Storia della Tequila
Noi continuiamo a usare il genere femminile, ma in realtà, in spagnolo, tequila è maschile, però sentire “il tequila” è agghiacciante, quindi ci prendiamo questa licenza poetica. Ma quando è nata questa benedetta bevanda spiritosa? Gli Aztechi bevevano una sorta di vino fatto con succo di agave fermentato fin dai primi secoli dopo Cristo, ma fu con l’arrivo dei Conquistadores che la produzione venne perfezionata e portata a pieno regime. Si chiama così perché fu proprio nell’omonima città che nacque il primo distillato.
Zone di produzione
La zona di produzione principale coincide con lo stato di Jalisco, tuttavia è possibile produrla anche in alcune sotto zone come Nayarit, Guanajuato, Michoacán e Tamaulipas, che è stata aggiunta in un secondo momento.
Come bere la tequila?
La tequila è un distillato che negli ultimi anni è migliorato esponenzialmente e grazie al cielo ormai sono lontani i tempi della tequila sale e limone, un modo di berla primitivo studiato apposta per non sentire il sapore della tequila. Quando la tequila era una brodaglia dal sapore di gasolio agricolo potevano andare bene gli shottini per ubriacarsi, oggi sono solo un ricordo tremulo di un passato da dimenticare. Il discorso è molto semplice: se è una tequila fresca e senza pretese usatela per i cocktail, se è pregiata bevetela liscia, servita a 6 gradi, soprattutto se è una tequila Tequila Extra Anejio, una buona però, non quella del discount da 5.99 la damigiana.

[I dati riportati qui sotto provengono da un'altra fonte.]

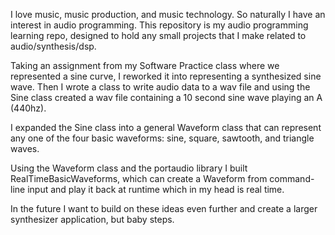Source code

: I love music, music production, and music technology. So naturally I have an interest in audio programming.
This repository is my audio programming learning repo, designed to hold any small projects that I make related to audio/synthesis/dsp.

Taking an assignment from my Software Practice class where we represented a sine curve, I reworked it into
representing a synthesized sine wave. Then I wrote a class to write audio data to a wav file and using the Sine class
created a wav file containing a 10 second sine wave playing an A (440hz).

I expanded the Sine class into a general Waveform class that can represent any one of the four basic waveforms:
sine, square, sawtooth, and triangle waves.

Using the Waveform class and the portaudio library I built RealTimeBasicWaveforms, which can create a Waveform from
command-line input and play it back at runtime which in my head is real time.

In the future I want to build on these ideas even further and create a larger synthesizer application, but baby steps.
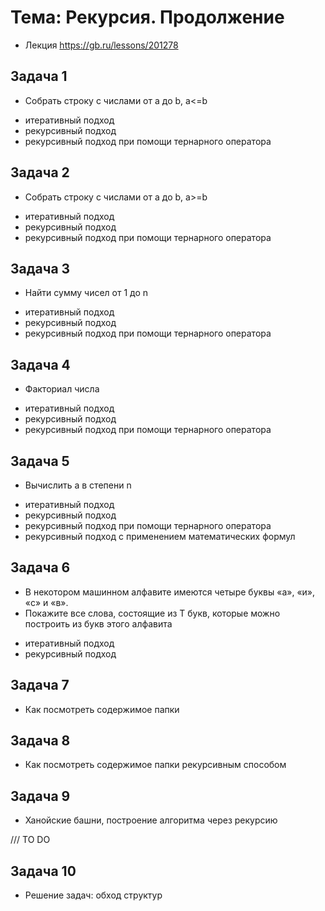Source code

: # Тема: Рекурсия. Продолжение
* Лекция https://gb.ru/lessons/201278

## Задача 1
* Собрать строку с числами от a до b, a<=b
- итеративный подход
- рекурсивный подход
- рекурсивный подход при помощи тернарного оператора

## Задача 2
* Собрать строку с числами от a до b, a>=b
- итеративный подход
- рекурсивный подход
- рекурсивный подход при помощи тернарного оператора
## Задача 3
* Найти сумму чисел от 1 до n
- итеративный подход
- рекурсивный подход
- рекурсивный подход при помощи тернарного оператора
## Задача 4
* Факториал числа
- итеративный подход
- рекурсивный подход
- рекурсивный подход при помощи тернарного оператора
## Задача 5
* Вычислить a в степени n
- итеративный подход
- рекурсивный подход
- рекурсивный подход при помощи тернарного оператора
- рекурсивный подход с применением математических формул
## Задача 6
* В некотором машинном алфавите имеются четыре буквы «а», «и», «с» и «в». 
* Покажите все слова, состоящие из T букв, которые можно построить из букв этого алфавита
- итеративный подход
- рекурсивный подход
## Задача 7
* Как посмотреть содержимое папки
## Задача 8
* Как посмотреть содержимое папки рекурсивным способом
## Задача 9
* Ханойские башни, построение алгоритма через рекурсию

/// TO DO
## Задача 10
* Решение задач: обход структур 

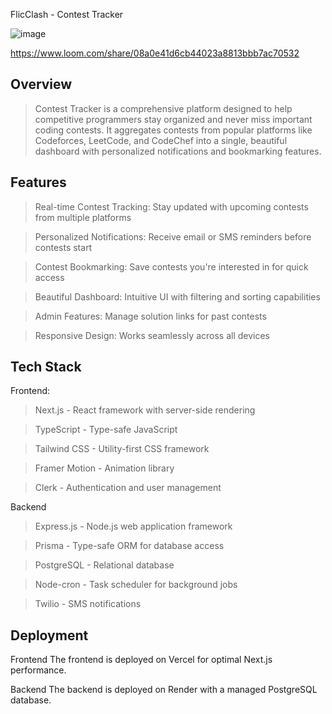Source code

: FlicClash - Contest Tracker

![image](https://github.com/user-attachments/assets/f72dec5d-e0c3-4ba6-bee4-6313ba19c5cd)

https://www.loom.com/share/08a0e41d6cb44023a8813bbb7ac70532



## Overview

> Contest Tracker is a comprehensive platform designed to help competitive programmers stay organized and never miss important coding contests. It aggregates contests from popular platforms like Codeforces, LeetCode, and CodeChef into a single, beautiful dashboard with personalized notifications and bookmarking features.

## Features

> Real-time Contest Tracking: Stay updated with upcoming contests from multiple platforms

> Personalized Notifications: Receive email or SMS reminders before contests start

> Contest Bookmarking: Save contests you're interested in for quick access

> Beautiful Dashboard: Intuitive UI with filtering and sorting capabilities

> Admin Features: Manage solution links for past contests

> Responsive Design: Works seamlessly across all devices

## Tech Stack

Frontend: 
> Next.js - React framework with server-side rendering

> TypeScript - Type-safe JavaScript

> Tailwind CSS - Utility-first CSS framework

> Framer Motion - Animation library

> Clerk - Authentication and user management


Backend
> Express.js - Node.js web application framework

> Prisma - Type-safe ORM for database access

> PostgreSQL - Relational database

> Node-cron - Task scheduler for background jobs

> Twilio - SMS notifications


## Deployment

Frontend
The frontend is deployed on Vercel for optimal Next.js performance.

Backend
The backend is deployed on Render with a managed PostgreSQL database.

Quali cocktail fare con la tequila
Ottima se miscelata con succhi di frutta, con il lime, con ginger beer, peperoncino, bergamotto o cannella o in accoppiata con il triple sec. Ecco i cocktail da provare: Tequila Sunrise, Angelo di fuoco, La Fenice, Agua de Vita, Bocca di Rosa, Cocktail Sirenita, Margarita al cocomero, Devil’s Tongue al peperoncino, tequila sale e limone, tequila bum bum e chiudiamo con il classico Margarita.